Increased funding needed for climate change education and training

published 24 May 2017 updated 30 May 2017

An insufficient allocation of resources to climate change education has drawn the ire of Education International during a recent contribution to the Dialogue on Action for Climate Empowerment, Education.

Education International (EI) raised its concerns about investment in climate change education during a panel discussion on 16 May at the fifth Dialogue on Action for Climate Empowerment held in Bonn, Germany. The panel discussion focused on the financial resources for climate change education and came at the end of the first session on climate change education.

Three major funding mechanisms were presented: the Global Environment Facility, the Adaptation Fund, and the Green Climate Fund. Although these mechanisms fund education and training activities, none of them is dedicated specifically to climate change.


Climate change raises urgent issues relating around adaptation for countries in the short and medium terms. However, this adaptation requires that current and future climate change be considered in current decisions and policy implementations in order to limit its negative impact.
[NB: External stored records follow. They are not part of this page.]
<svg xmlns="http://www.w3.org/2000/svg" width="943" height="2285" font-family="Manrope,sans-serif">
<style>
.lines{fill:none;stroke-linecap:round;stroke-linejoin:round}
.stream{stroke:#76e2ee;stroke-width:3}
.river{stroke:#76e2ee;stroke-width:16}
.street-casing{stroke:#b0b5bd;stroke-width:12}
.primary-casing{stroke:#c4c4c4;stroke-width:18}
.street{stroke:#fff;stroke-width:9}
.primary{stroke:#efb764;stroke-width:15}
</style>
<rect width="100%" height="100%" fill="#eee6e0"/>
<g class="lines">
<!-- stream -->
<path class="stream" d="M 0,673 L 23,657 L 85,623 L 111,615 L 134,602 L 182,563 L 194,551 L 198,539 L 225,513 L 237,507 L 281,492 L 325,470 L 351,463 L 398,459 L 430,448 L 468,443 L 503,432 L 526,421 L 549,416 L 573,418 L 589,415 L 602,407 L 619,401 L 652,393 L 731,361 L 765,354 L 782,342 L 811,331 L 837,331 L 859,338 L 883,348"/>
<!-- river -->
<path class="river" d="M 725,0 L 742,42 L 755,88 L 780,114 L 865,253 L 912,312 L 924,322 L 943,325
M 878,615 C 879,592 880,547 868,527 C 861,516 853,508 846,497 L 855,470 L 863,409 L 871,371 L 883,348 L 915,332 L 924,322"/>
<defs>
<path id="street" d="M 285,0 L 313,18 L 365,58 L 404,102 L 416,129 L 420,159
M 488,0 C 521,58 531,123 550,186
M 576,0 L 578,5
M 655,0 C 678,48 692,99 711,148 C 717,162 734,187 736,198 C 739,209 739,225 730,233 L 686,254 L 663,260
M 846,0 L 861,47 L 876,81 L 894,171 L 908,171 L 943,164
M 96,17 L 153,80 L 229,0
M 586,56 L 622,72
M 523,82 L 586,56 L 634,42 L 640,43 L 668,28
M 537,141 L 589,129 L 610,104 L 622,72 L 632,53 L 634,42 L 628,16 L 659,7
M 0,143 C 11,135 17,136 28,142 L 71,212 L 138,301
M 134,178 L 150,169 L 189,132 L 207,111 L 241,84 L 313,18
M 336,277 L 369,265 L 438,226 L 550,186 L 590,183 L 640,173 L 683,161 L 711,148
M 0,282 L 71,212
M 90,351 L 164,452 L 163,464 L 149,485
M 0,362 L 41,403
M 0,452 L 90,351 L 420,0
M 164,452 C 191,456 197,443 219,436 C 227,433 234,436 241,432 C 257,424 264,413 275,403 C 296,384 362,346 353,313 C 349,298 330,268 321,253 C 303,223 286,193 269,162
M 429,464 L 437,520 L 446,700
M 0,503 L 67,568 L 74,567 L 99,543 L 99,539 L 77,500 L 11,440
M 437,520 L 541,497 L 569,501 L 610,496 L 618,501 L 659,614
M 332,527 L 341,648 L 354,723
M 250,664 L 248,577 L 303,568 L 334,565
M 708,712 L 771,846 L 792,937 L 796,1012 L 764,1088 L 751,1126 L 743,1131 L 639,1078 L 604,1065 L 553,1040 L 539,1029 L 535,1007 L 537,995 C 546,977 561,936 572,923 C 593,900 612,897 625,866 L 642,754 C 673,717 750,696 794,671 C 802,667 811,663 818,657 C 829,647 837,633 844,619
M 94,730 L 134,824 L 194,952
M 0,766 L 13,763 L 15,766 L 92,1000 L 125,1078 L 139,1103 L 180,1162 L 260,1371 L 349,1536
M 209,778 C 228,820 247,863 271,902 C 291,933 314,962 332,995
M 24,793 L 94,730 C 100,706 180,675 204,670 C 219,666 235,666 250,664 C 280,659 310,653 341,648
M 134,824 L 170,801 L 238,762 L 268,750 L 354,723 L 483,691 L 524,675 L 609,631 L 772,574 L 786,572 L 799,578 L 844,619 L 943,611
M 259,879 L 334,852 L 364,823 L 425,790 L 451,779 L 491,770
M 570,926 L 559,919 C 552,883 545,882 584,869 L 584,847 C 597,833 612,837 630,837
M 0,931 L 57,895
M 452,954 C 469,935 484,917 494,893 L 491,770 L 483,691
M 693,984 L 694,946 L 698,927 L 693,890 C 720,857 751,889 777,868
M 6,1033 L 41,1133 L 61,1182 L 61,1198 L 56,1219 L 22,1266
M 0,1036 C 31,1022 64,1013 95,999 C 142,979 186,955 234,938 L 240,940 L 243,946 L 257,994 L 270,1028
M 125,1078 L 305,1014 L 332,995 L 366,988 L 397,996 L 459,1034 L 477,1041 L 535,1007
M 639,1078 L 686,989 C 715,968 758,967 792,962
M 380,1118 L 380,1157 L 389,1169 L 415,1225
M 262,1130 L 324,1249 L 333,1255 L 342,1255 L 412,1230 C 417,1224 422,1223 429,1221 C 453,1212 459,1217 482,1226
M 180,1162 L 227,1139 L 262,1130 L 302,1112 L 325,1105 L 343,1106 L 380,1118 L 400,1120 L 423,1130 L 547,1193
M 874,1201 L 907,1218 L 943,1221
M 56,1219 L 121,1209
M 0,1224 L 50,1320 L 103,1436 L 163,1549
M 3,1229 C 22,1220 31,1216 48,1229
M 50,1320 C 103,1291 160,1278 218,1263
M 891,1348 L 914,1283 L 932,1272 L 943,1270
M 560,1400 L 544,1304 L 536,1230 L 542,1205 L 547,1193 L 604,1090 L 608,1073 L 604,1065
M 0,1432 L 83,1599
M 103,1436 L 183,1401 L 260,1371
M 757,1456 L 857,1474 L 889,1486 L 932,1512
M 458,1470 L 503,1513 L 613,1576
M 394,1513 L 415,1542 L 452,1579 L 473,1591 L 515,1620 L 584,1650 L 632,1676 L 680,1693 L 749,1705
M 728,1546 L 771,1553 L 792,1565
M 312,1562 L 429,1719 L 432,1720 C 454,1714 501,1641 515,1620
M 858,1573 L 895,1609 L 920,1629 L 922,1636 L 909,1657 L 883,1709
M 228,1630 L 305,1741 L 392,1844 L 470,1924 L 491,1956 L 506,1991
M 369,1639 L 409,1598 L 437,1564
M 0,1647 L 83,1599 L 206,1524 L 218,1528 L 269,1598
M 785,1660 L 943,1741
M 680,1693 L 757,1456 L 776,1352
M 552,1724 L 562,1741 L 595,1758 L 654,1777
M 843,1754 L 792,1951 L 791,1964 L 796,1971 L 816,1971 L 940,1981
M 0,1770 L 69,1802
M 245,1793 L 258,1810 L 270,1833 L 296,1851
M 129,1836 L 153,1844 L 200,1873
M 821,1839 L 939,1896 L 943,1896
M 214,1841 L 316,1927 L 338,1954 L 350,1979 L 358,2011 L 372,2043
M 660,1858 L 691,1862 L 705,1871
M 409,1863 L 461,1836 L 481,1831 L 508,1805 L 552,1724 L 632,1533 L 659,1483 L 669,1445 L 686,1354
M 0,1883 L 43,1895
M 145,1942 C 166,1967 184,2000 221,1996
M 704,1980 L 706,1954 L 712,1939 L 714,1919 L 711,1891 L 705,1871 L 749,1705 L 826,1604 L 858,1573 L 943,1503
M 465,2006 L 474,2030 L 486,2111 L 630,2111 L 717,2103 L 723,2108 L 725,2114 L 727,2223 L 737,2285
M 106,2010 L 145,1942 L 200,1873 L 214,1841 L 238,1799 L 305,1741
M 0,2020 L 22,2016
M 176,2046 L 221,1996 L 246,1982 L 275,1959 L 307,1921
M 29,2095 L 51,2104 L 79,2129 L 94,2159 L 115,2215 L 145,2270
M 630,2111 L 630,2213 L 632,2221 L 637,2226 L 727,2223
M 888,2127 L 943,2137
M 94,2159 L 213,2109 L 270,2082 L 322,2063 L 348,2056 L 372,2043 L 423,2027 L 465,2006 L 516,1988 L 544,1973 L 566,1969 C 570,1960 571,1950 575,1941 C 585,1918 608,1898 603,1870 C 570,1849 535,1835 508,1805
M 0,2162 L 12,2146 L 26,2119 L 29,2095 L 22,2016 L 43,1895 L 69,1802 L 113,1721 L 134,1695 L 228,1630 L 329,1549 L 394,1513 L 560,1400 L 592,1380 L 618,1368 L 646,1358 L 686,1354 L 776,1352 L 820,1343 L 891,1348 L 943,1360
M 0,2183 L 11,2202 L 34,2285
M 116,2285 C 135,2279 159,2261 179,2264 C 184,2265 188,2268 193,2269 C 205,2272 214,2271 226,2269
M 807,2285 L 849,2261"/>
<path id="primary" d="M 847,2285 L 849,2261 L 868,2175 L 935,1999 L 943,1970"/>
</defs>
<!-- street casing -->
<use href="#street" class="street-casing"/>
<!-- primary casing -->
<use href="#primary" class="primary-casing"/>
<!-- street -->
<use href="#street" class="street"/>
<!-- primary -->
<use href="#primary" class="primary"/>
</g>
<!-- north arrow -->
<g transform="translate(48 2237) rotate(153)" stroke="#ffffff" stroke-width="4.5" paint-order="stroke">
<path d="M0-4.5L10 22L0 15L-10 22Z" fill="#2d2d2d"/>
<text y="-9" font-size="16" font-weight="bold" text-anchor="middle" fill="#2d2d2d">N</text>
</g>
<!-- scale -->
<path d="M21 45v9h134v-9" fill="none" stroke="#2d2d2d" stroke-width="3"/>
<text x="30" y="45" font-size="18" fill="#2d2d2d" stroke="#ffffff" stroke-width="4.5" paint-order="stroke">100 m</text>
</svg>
The costs relating to this adaptation are already estimated at several dozen billion dollars (USD) every year, and developing countries are particularly exposed in this regard.

EI: Need for long-term investment

Therefore, EI regrets that climate change education, which is seen as a long-term investment, is not considered a priority.

During the discussion, EI reaffirmed its stance that the economic, social and environmental benefits accruing from properly resourced and prioritised quality education, including climate change education, would largely compensate for the costs linked to often ill-advised political and economic decisions. Major net financial gains would be made, according to EI.

Over the years, the Dialogue on Action for Climate Empowerment, which brings together representatives of government and civil society, has become a crucial venue for international talks on climate change. It is a place where information on all aspects of climate change education and training is gathered and exchanged. Although the importance of education was acknowledged early in discussions on climate change and re-emphasised at several key moments, such as the recent signing of the Paris Agreement of 2015, EI believes that the resources allocated to education remain insufficient.